Para Montse Alonso, una voluntaria española de 68 años que lleva viniendo a la India desde 1994 y trató con frecuencia a la misionera, era algo más que un día especial. Tras haber vivido su funeral y su beatificación en Calcuta, por fin veía a la Madre Teresa elevada a los altares. Presa de la emoción, se tapaba la cara con las manos al no poder contener las lágrimas. «Estoy feliz, estoy feliz», repetía.

Motivos humanitarios

A su lado, Carlos Fraile, un abogado madrileño de 28 años, sonreía con amabilidad.
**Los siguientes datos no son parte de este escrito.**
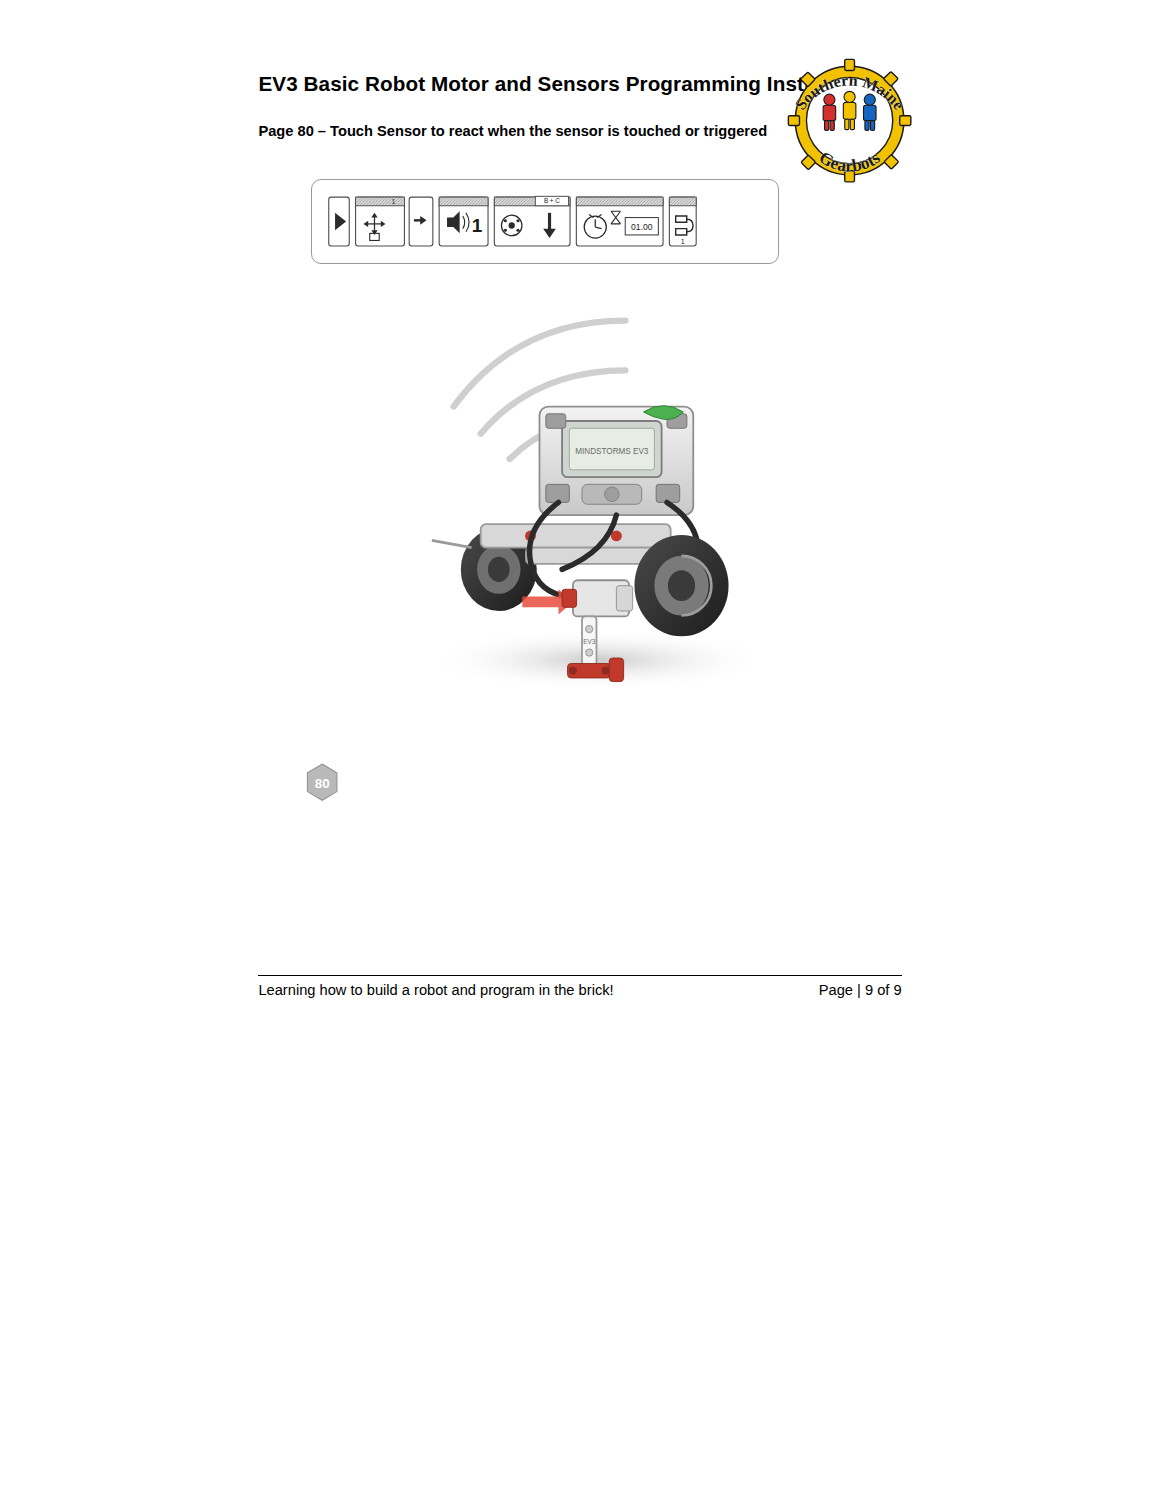EV3 Basic Robot Motor and Sensors Programming Instructions
Page 80 – Touch Sensor to react when the sensor is touched or triggered
Southern Maine Gearbots
1 1 B + C 01.00 1
MINDSTORMS EV3 EV3
80
Learning how to build a robot and program in the brick! Page | 9 of 9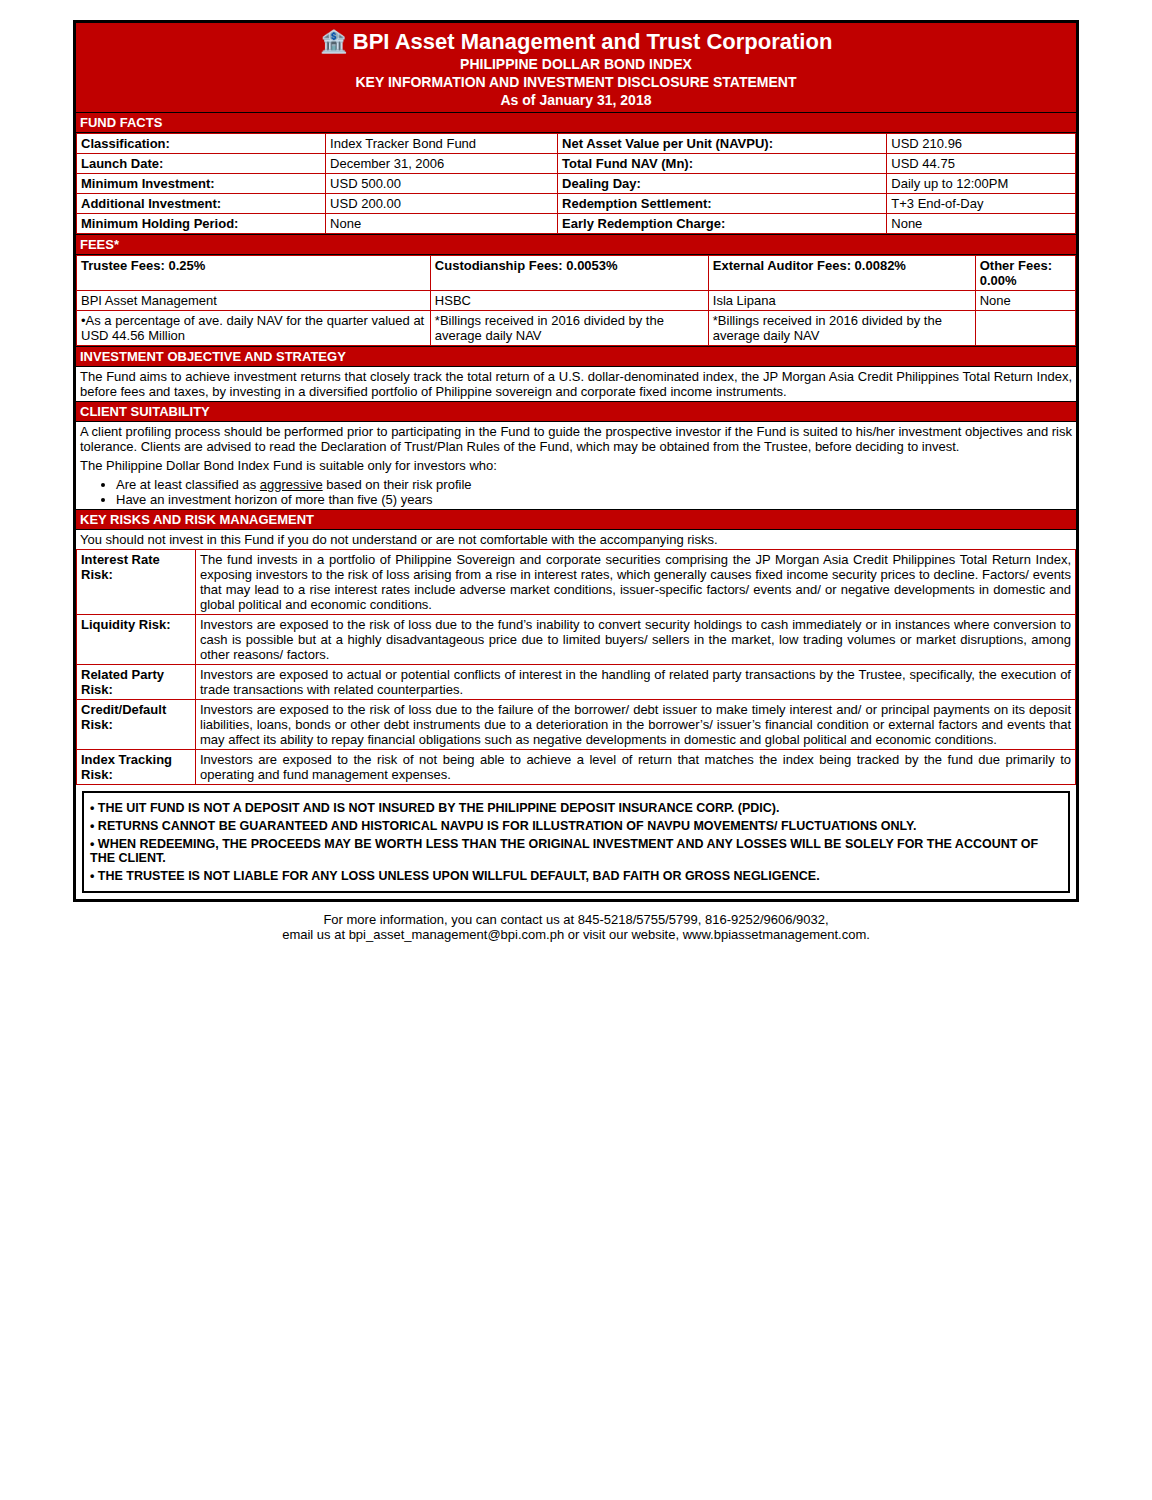🏦 BPI Asset Management and Trust Corporation
PHILIPPINE DOLLAR BOND INDEX
KEY INFORMATION AND INVESTMENT DISCLOSURE STATEMENT
As of January 31, 2018
FUND FACTS
| Classification: | Index Tracker Bond Fund | Net Asset Value per Unit (NAVPU): | USD 210.96 |
| Launch Date: | December 31, 2006 | Total Fund NAV (Mn): | USD 44.75 |
| Minimum Investment: | USD 500.00 | Dealing Day: | Daily up to 12:00PM |
| Additional Investment: | USD 200.00 | Redemption Settlement: | T+3 End-of-Day |
| Minimum Holding Period: | None | Early Redemption Charge: | None |
FEES*
| Trustee Fees: 0.25% | Custodianship Fees: 0.0053% | External Auditor Fees: 0.0082% | Other Fees: 0.00% |
| BPI Asset Management | HSBC | Isla Lipana | None |
| •As a percentage of ave. daily NAV for the quarter valued at USD 44.56 Million | *Billings received in 2016 divided by the average daily NAV | *Billings received in 2016 divided by the average daily NAV | |
INVESTMENT OBJECTIVE AND STRATEGY
The Fund aims to achieve investment returns that closely track the total return of a U.S. dollar-denominated index, the JP Morgan Asia Credit Philippines Total Return Index, before fees and taxes, by investing in a diversified portfolio of Philippine sovereign and corporate fixed income instruments.
CLIENT SUITABILITY
A client profiling process should be performed prior to participating in the Fund to guide the prospective investor if the Fund is suited to his/her investment objectives and risk tolerance. Clients are advised to read the Declaration of Trust/Plan Rules of the Fund, which may be obtained from the Trustee, before deciding to invest.
The Philippine Dollar Bond Index Fund is suitable only for investors who:
Are at least classified as aggressive based on their risk profile
Have an investment horizon of more than five (5) years
KEY RISKS AND RISK MANAGEMENT
You should not invest in this Fund if you do not understand or are not comfortable with the accompanying risks.
| Interest Rate Risk: | The fund invests in a portfolio of Philippine Sovereign and corporate securities comprising the JP Morgan Asia Credit Philippines Total Return Index, exposing investors to the risk of loss arising from a rise in interest rates, which generally causes fixed income security prices to decline. Factors/ events that may lead to a rise interest rates include adverse market conditions, issuer-specific factors/ events and/ or negative developments in domestic and global political and economic conditions. |
| Liquidity Risk: | Investors are exposed to the risk of loss due to the fund’s inability to convert security holdings to cash immediately or in instances where conversion to cash is possible but at a highly disadvantageous price due to limited buyers/ sellers in the market, low trading volumes or market disruptions, among other reasons/ factors. |
| Related Party Risk: | Investors are exposed to actual or potential conflicts of interest in the handling of related party transactions by the Trustee, specifically, the execution of trade transactions with related counterparties. |
| Credit/Default Risk: | Investors are exposed to the risk of loss due to the failure of the borrower/ debt issuer to make timely interest and/ or principal payments on its deposit liabilities, loans, bonds or other debt instruments due to a deterioration in the borrower’s/ issuer’s financial condition or external factors and events that may affect its ability to repay financial obligations such as negative developments in domestic and global political and economic conditions. |
| Index Tracking Risk: | Investors are exposed to the risk of not being able to achieve a level of return that matches the index being tracked by the fund due primarily to operating and fund management expenses. |
• THE UIT FUND IS NOT A DEPOSIT AND IS NOT INSURED BY THE PHILIPPINE DEPOSIT INSURANCE CORP. (PDIC).
• RETURNS CANNOT BE GUARANTEED AND HISTORICAL NAVPU IS FOR ILLUSTRATION OF NAVPU MOVEMENTS/ FLUCTUATIONS ONLY.
• WHEN REDEEMING, THE PROCEEDS MAY BE WORTH LESS THAN THE ORIGINAL INVESTMENT AND ANY LOSSES WILL BE SOLELY FOR THE ACCOUNT OF THE CLIENT.
• THE TRUSTEE IS NOT LIABLE FOR ANY LOSS UNLESS UPON WILLFUL DEFAULT, BAD FAITH OR GROSS NEGLIGENCE.
For more information, you can contact us at 845-5218/5755/5799, 816-9252/9606/9032,
email us at bpi_asset_management@bpi.com.ph or visit our website, www.bpiassetmanagement.com.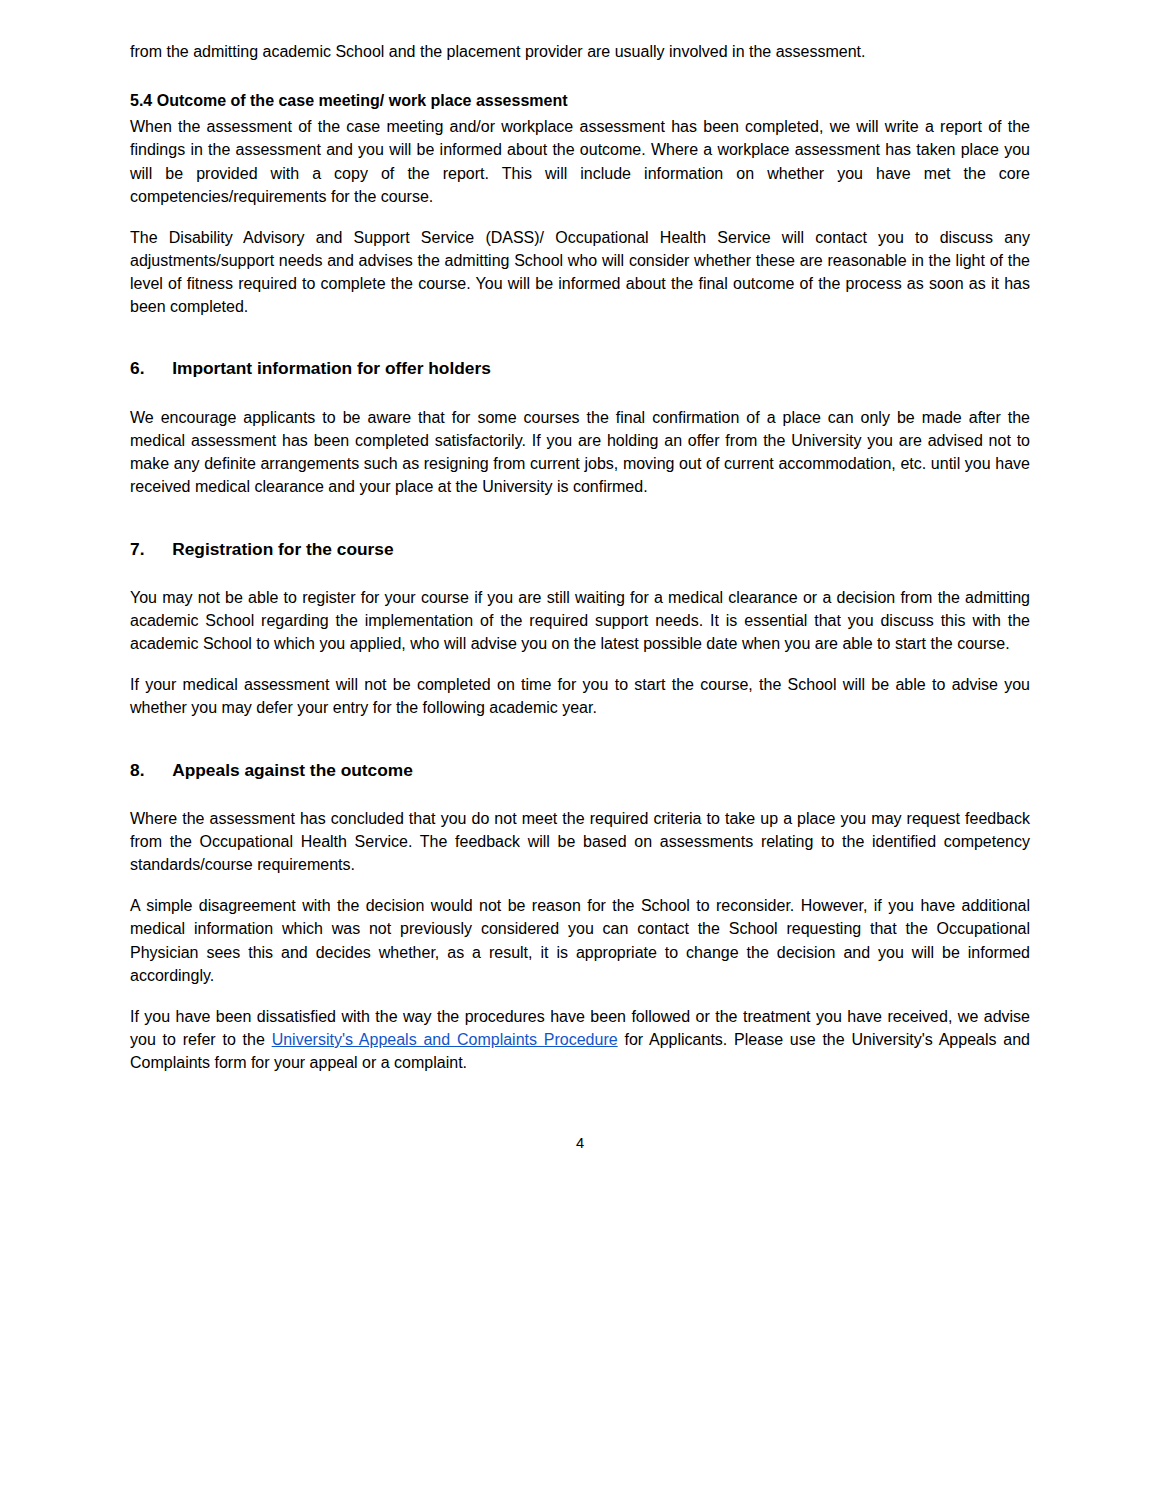from the admitting academic School and the placement provider are usually involved in the assessment.
5.4 Outcome of the case meeting/ work place assessment
When the assessment of the case meeting and/or workplace assessment has been completed, we will write a report of the findings in the assessment and you will be informed about the outcome. Where a workplace assessment has taken place you will be provided with a copy of the report. This will include information on whether you have met the core competencies/requirements for the course.
The Disability Advisory and Support Service (DASS)/ Occupational Health Service will contact you to discuss any adjustments/support needs and advises the admitting School who will consider whether these are reasonable in the light of the level of fitness required to complete the course. You will be informed about the final outcome of the process as soon as it has been completed.
6. Important information for offer holders
We encourage applicants to be aware that for some courses the final confirmation of a place can only be made after the medical assessment has been completed satisfactorily. If you are holding an offer from the University you are advised not to make any definite arrangements such as resigning from current jobs, moving out of current accommodation, etc. until you have received medical clearance and your place at the University is confirmed.
7. Registration for the course
You may not be able to register for your course if you are still waiting for a medical clearance or a decision from the admitting academic School regarding the implementation of the required support needs. It is essential that you discuss this with the academic School to which you applied, who will advise you on the latest possible date when you are able to start the course.
If your medical assessment will not be completed on time for you to start the course, the School will be able to advise you whether you may defer your entry for the following academic year.
8. Appeals against the outcome
Where the assessment has concluded that you do not meet the required criteria to take up a place you may request feedback from the Occupational Health Service. The feedback will be based on assessments relating to the identified competency standards/course requirements.
A simple disagreement with the decision would not be reason for the School to reconsider. However, if you have additional medical information which was not previously considered you can contact the School requesting that the Occupational Physician sees this and decides whether, as a result, it is appropriate to change the decision and you will be informed accordingly.
If you have been dissatisfied with the way the procedures have been followed or the treatment you have received, we advise you to refer to the University's Appeals and Complaints Procedure for Applicants. Please use the University's Appeals and Complaints form for your appeal or a complaint.
4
Aunque no es religioso, este es el segundo verano que viene a Calcuta para ayudar en las casas de las Misioneras de la Caridad, ya que su tío, el padre Luis Miguel, organiza estos viajes desde hace más de una década. «He repetido por motivos humanitarios, ya que el año pasado descubrí que Calcuta tenía un aura muy especial que te acaba enganchando, sobre todo por la empatía que desarrollas con los enfermos», explicaba tras la canonización.

A Fraile, que llegó el pasado 23 de agosto y regresará a España el 10 de septiembre, le ha tocado en esta ocasión la casa de Kalighat, uno de los centros más duros de las Misioneras de la Caridad porque allí van a parar los moribundos para que pasen sus últimos días de la manera más digna posible. «Aunque parece un sitio horrible, sobre todo por el fuerte olor que te trae una bocanada de realidad, en realidad es un paraíso para los enfermos terminales, a quienes lavamos al llegar, afeitamos y cuidamos durante sus últimos días», relata el joven letrado con conocimiento de causa. Solo durante la última semana, en su turno, de ocho de la mañana al mediodía, ha visto morir a cinco personas.

Así es Calcuta, una de las ciudades más duras del planeta y donde buena parte de sus 15 millones de habitantes nacen, viven y mueren en la calle. Un infierno en la Tierra del que precisamente ha salido una santa, la Madre Teresa, que se entregó en cuerpo y alma a quienes no tenían nada, a los más pobres de los pobres.

A pesar de su extraordinario ejemplo, en ocasiones fue criticada por mantener una actitud excesivamente conformista con la miseria y por no plantear opciones para salir de ella. Pero también es cierto que Santa Teresa de Calcuta se dedicó a recoger de las calles a quienes habían sido abandonados por sus propias familias y no tenían ninguna opción de reincorporarse a la sociedad por sus problemas físicos y psíquicos.

En lugar de buscarles un futuro mejor, lo único que podía hacer era suavizarles su duro presente con algo que, probablemente, no habían recibido jamás: el cariño de un corazón enorme atrapado en un cuerpo menudo pero lleno de coraje y amor por la vida. Así fue cómo salió una santa del infierno de Calcuta.